Friday, November 29, 2013

Real world consequences? Responsibility? Our job is skills.

If you teach you have heard this from some teacher, "XYZ student does not do his/her work, if they don't do anything what can I do?  And if I do something special, is that fair? Am I really preparing him/her for the real world?  What about responsibility?"

Responsibility? Real world consequences?  Interesting thought, interesting title; let me be clear that High School is not the real world, it is a student world.  And while performance in HS is important, the "direct relationship" between HS performance and job performance is not a guarantee.   I fired a lot of "smart" people who played school well in my previous career.  We shouldn't teach responsibility at the HS level as a pass/fail; we must make sure they have skills, responsibility is second.  (And ever time I hear an employer whine about responsibility - I simply think of supply and demand - pay little, get little.  Interview poorly, get poor hires.) 

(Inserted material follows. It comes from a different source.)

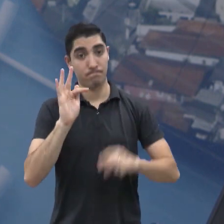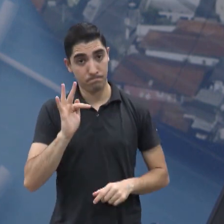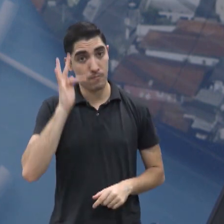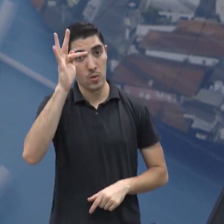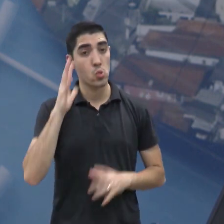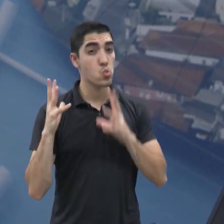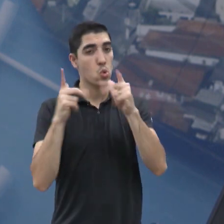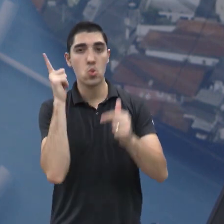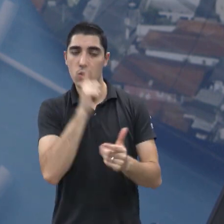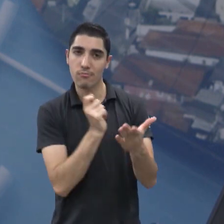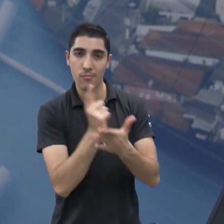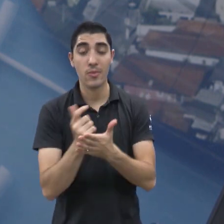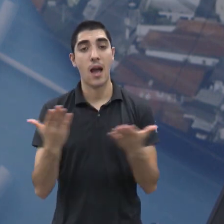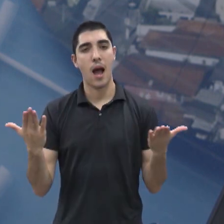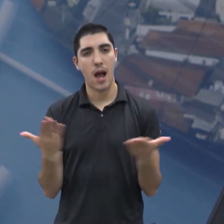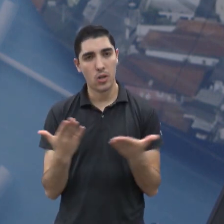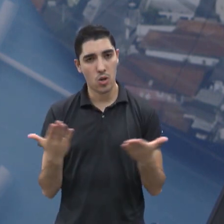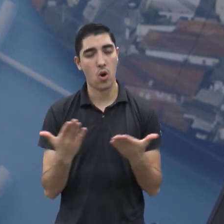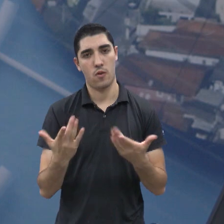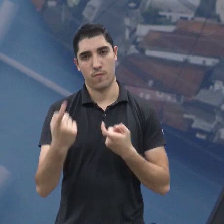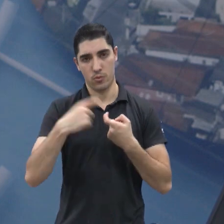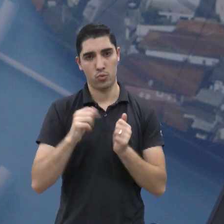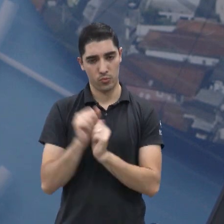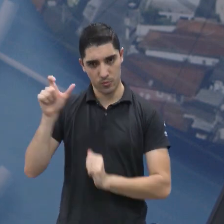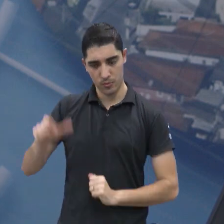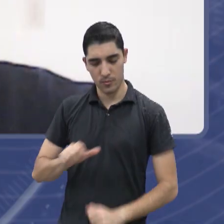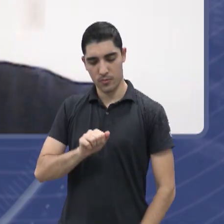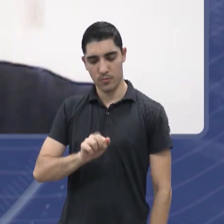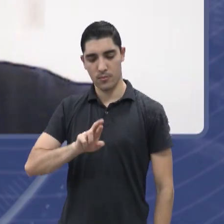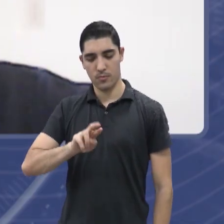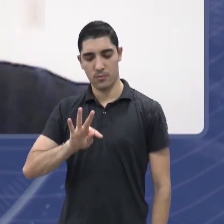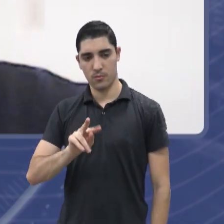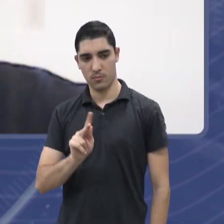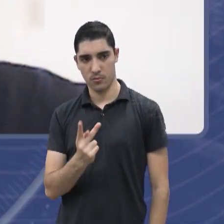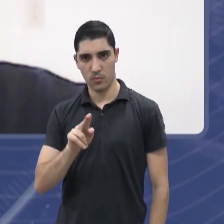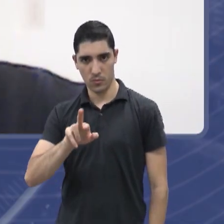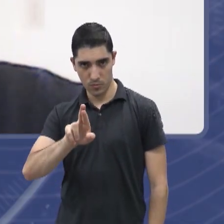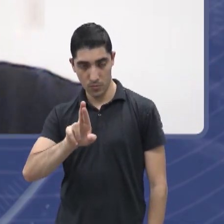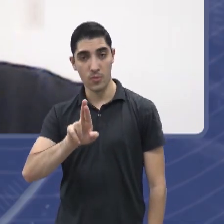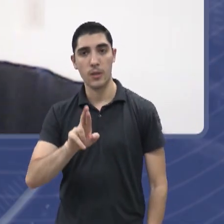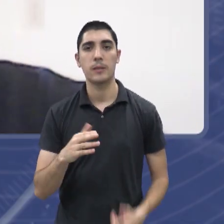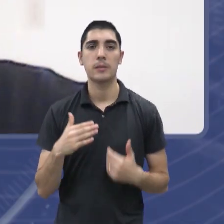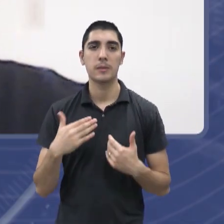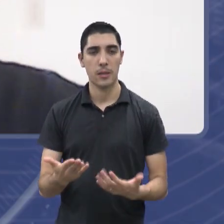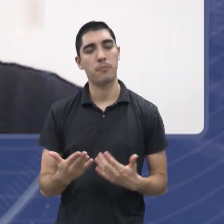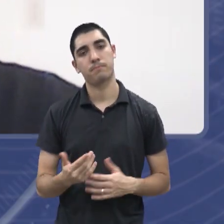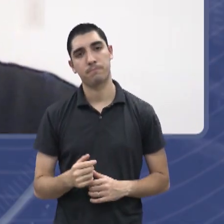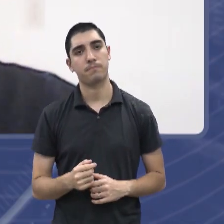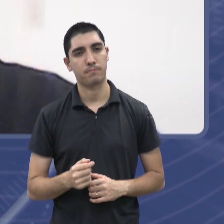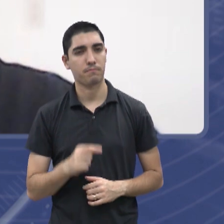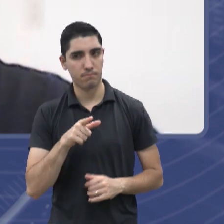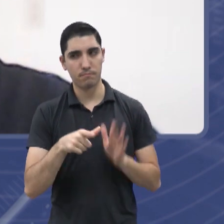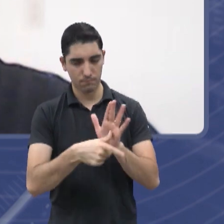mundo, de fato. Quero voltar com o Arthur. Arthur, a gente está falando, aqui, a gente viu esse VT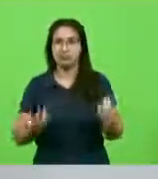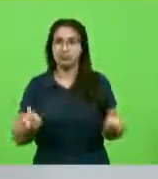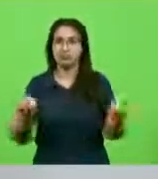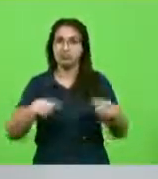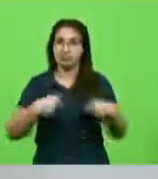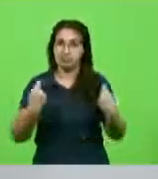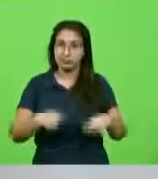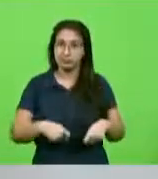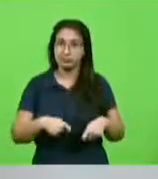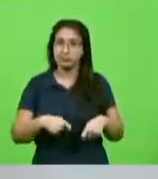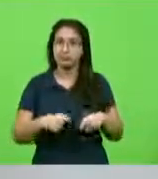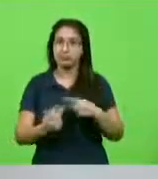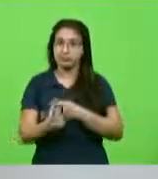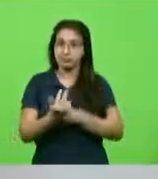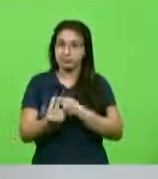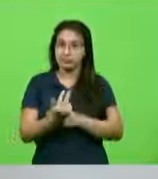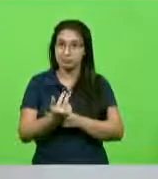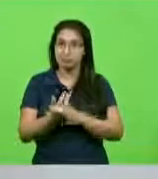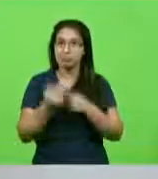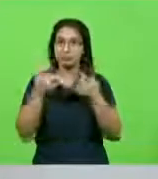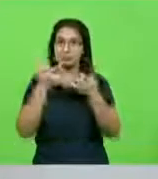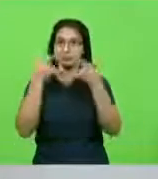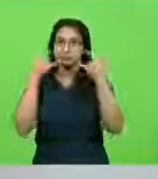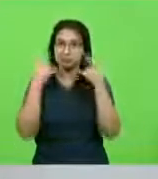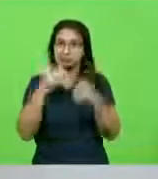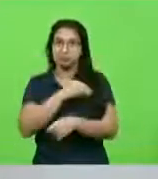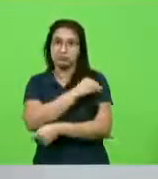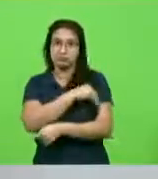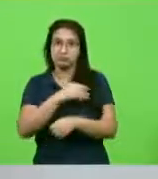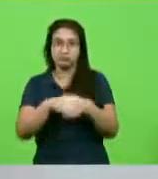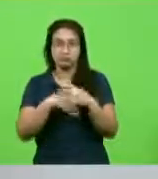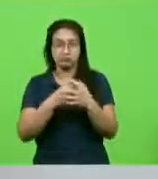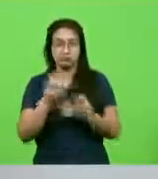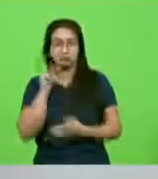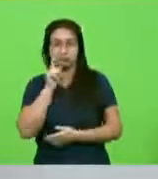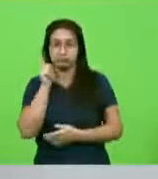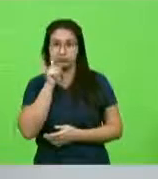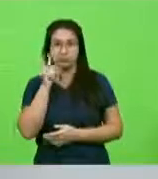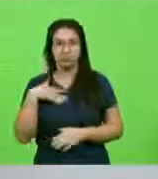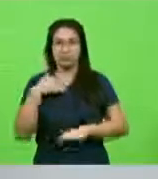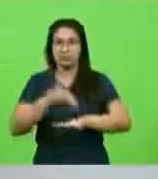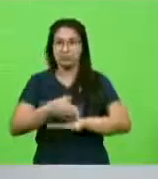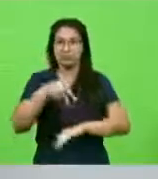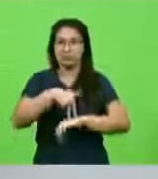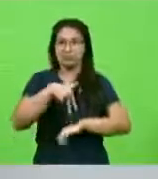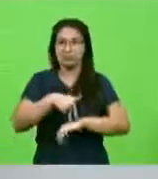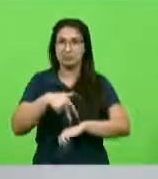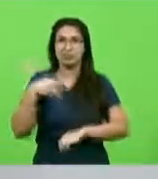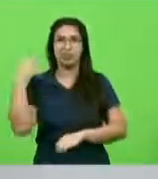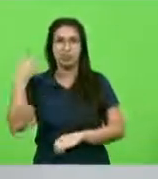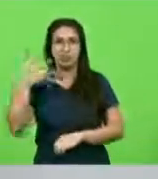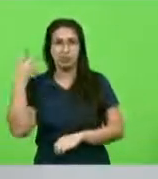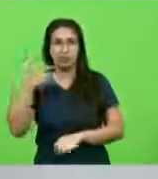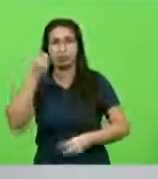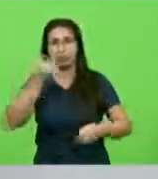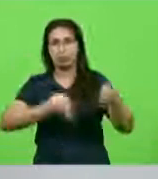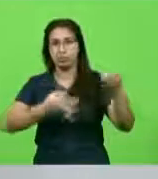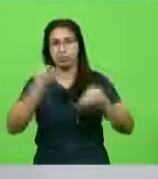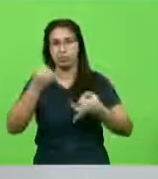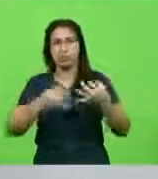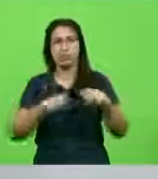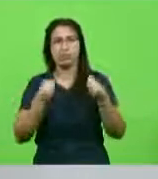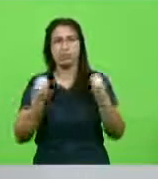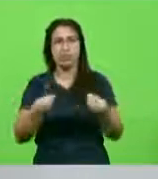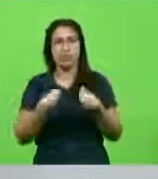protocolos de saúde. Eu estou cansado de vir à tribuna todo dia aqui e Vossa Excelência também para essa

We need to try to make sure that responsibility is there, that students understand the difference between HS and the world. But my number one job is make sure my students have enough math to move on outside my walls - I cannot let a student's irresponsibility be an excuse.  That includes the kids who won't play school and do not want to do their work.

I completely believe with students who don't care about their grade that they need more assistance, the world requires them to have a diploma.  When, we teachers, let them fail we are creating a problem and not doing our job.  (Now a disclaimer or point of order, even when we do our job they may fail because the other edge of this sword is not lowering standards.)  We need to make sure, work towards, all students getting the learning done.  Thus the C word, consequences; preferably like the real-world would give.  Cause an F does not motivate them, a zero doesn't, those are not consequences for someone not playing school.

And while HS is their job now, it is not real-world  job.  We can talk about expectations but we cannot treat students who won't play school that school is like a real job.  Cause it simply isn't. 

And why would we want HS to be real-world!  In the world decisions are made more often about money and productivity, not about people - the world will make relationships but only with employees who have made a commitment to the business (and in corporate America that really does not happen).  In school every day can be new with students, chances can be plentiful.  And that is great -- firing and laying people off is overrated and  NO FUN!

So when a student does not work, I work with them.  I don't make it about grades, I make about a skill - about their future.  I also tell them that my job is not to just let them fail - I am suppose to make failing harder than passing!  I make the skill so important that I will pull them from lunch, before school, after school -- from study hall, you name it - I will do it.  And not surprisingly if they get success once and know you care, they start at least doing the minimum.


And if you think that is easy, you are not a teacher.